Supplied entries.
-=-=-

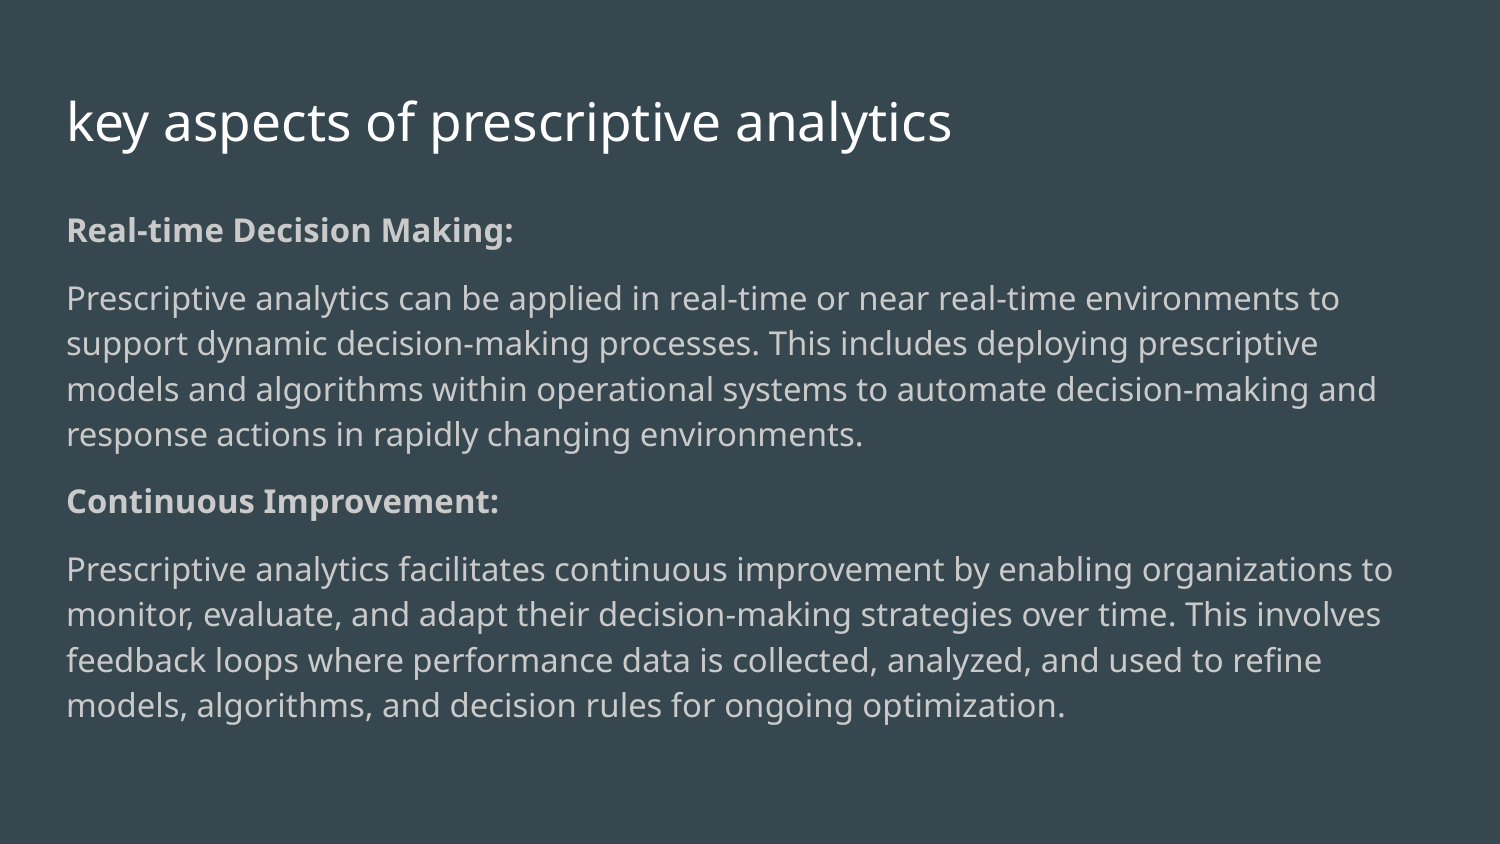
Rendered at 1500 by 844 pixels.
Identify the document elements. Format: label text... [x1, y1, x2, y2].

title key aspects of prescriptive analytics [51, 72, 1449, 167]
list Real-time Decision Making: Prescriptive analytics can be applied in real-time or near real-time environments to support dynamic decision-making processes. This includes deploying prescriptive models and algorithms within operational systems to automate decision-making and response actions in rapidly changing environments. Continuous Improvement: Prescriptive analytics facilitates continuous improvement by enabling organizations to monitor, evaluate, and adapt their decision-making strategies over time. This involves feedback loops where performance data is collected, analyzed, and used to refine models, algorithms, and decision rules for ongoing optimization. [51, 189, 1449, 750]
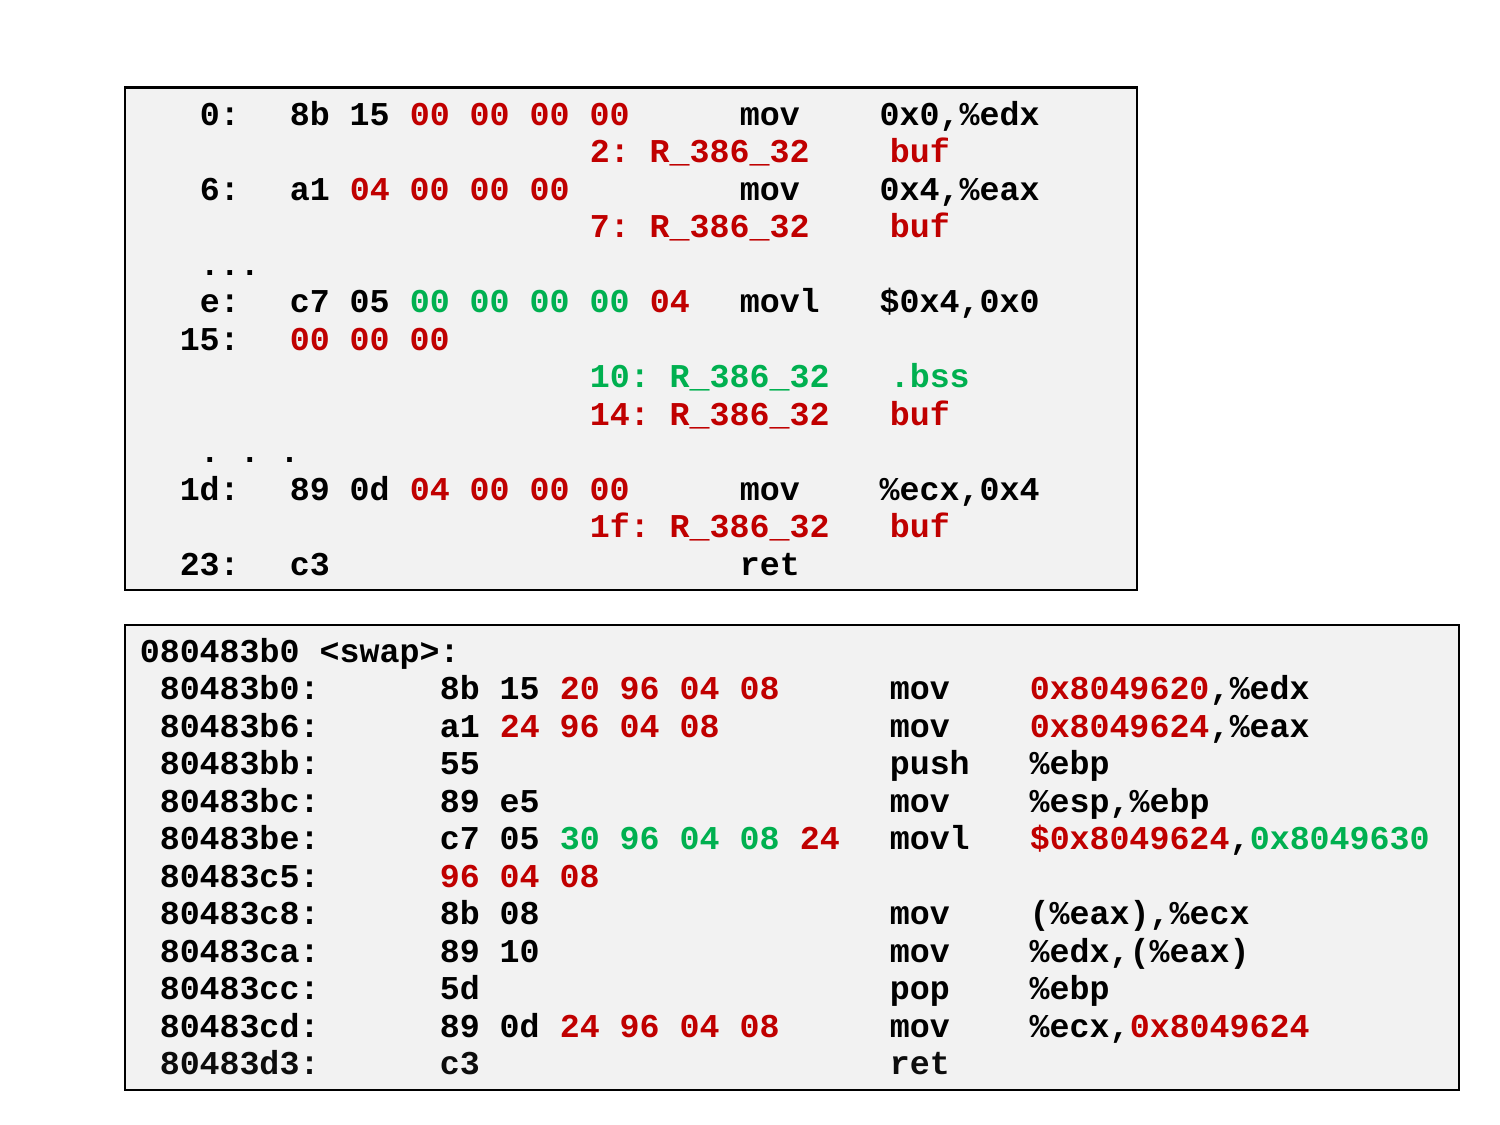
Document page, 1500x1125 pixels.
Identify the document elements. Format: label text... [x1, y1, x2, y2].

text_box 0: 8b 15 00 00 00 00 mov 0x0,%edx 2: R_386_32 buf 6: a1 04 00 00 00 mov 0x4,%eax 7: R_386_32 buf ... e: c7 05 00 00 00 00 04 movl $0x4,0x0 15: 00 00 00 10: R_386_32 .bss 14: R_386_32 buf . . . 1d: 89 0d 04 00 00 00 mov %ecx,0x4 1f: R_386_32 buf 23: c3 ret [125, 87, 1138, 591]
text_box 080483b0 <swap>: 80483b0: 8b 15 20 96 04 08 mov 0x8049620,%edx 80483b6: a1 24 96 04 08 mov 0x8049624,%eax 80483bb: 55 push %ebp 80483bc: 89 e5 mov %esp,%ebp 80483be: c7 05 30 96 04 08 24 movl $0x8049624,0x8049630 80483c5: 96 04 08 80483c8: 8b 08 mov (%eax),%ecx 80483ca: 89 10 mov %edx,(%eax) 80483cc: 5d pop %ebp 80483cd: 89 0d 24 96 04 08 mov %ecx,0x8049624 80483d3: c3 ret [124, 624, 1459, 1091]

-=-=-

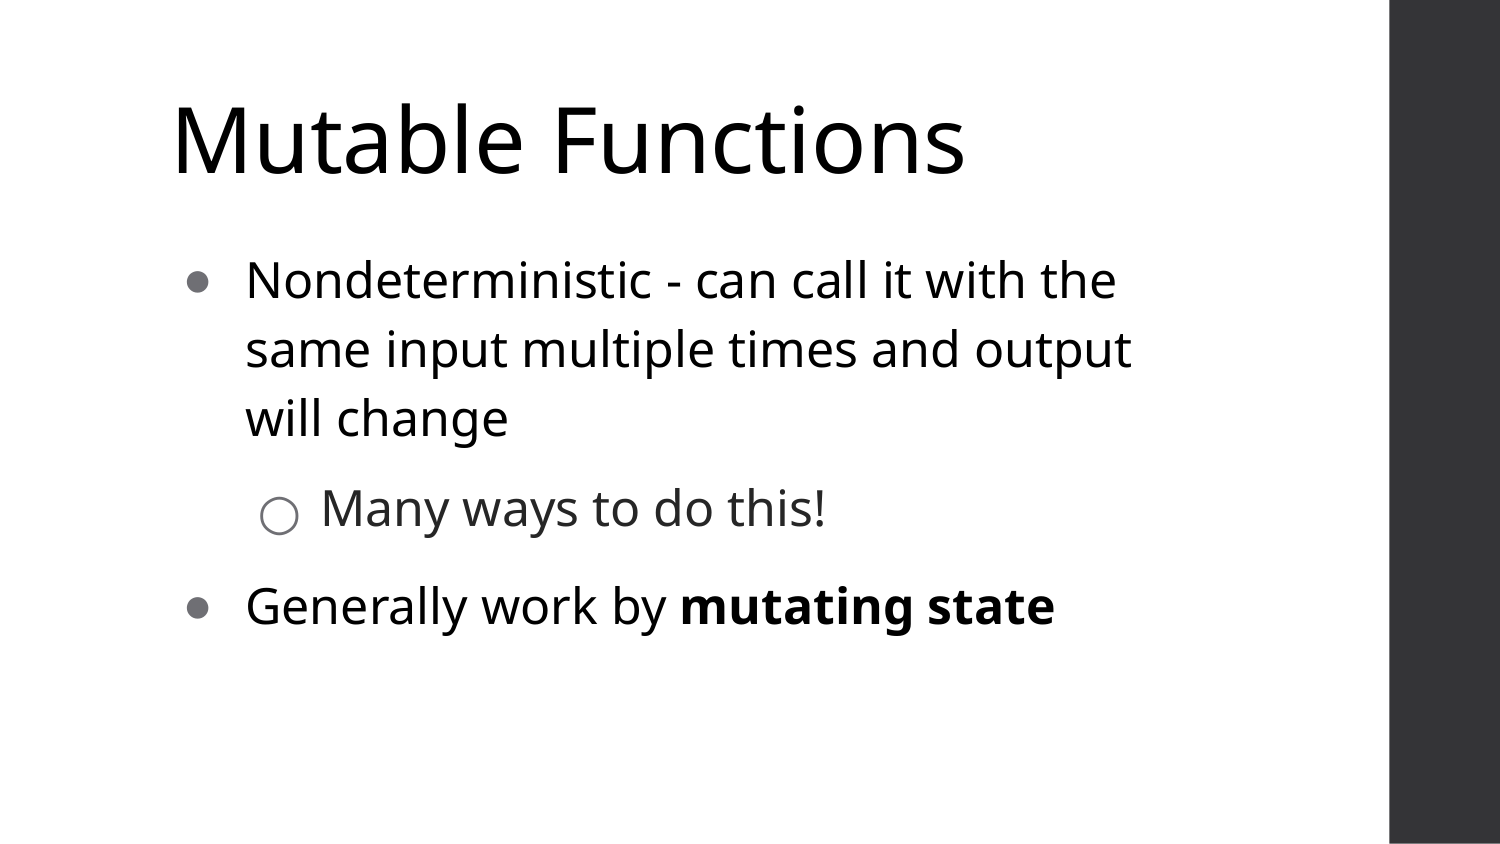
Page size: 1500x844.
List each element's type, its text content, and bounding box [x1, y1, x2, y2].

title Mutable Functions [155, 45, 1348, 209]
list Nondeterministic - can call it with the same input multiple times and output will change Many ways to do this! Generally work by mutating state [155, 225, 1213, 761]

-=-=-

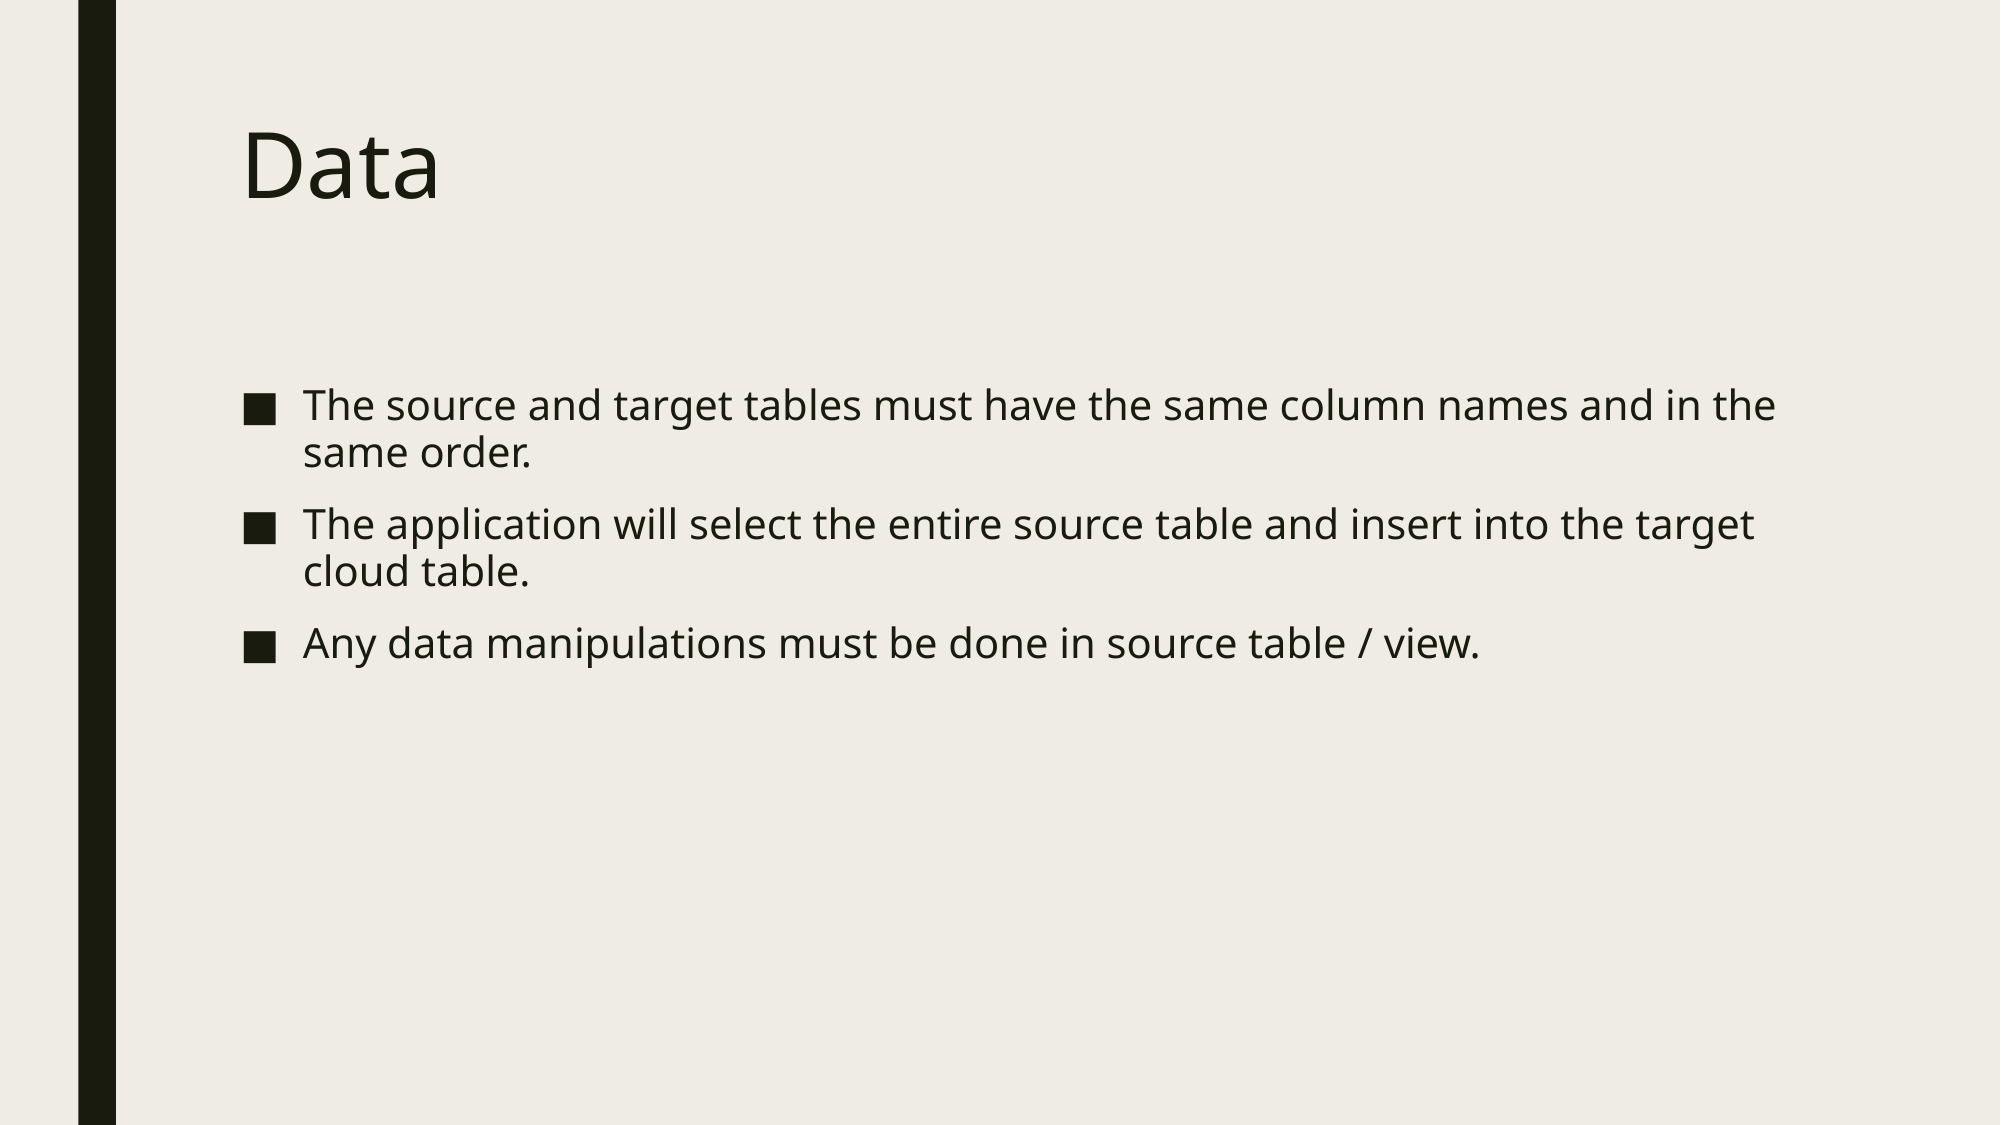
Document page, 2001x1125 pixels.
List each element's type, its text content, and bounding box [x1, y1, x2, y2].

-=-=-

Look above for the line with "Rendered at 1500 by 844 pixels." and the line with "Document page, 1500x1125 pixels.", then copy them and all lines in between exactly as written, and only those, without any pictures.

Rendered at 1500 by 844 pixels.
Identify the document elements. Format: label text... [x1, y1, x2, y2].

title key aspects of prescriptive analytics [51, 72, 1449, 167]
list Real-time Decision Making: Prescriptive analytics can be applied in real-time or near real-time environments to support dynamic decision-making processes. This includes deploying prescriptive models and algorithms within operational systems to automate decision-making and response actions in rapidly changing environments. Continuous Improvement: Prescriptive analytics facilitates continuous improvement by enabling organizations to monitor, evaluate, and adapt their decision-making strategies over time. This involves feedback loops where performance data is collected, analyzed, and used to refine models, algorithms, and decision rules for ongoing optimization. [51, 189, 1449, 750]
Document page, 1500x1125 pixels.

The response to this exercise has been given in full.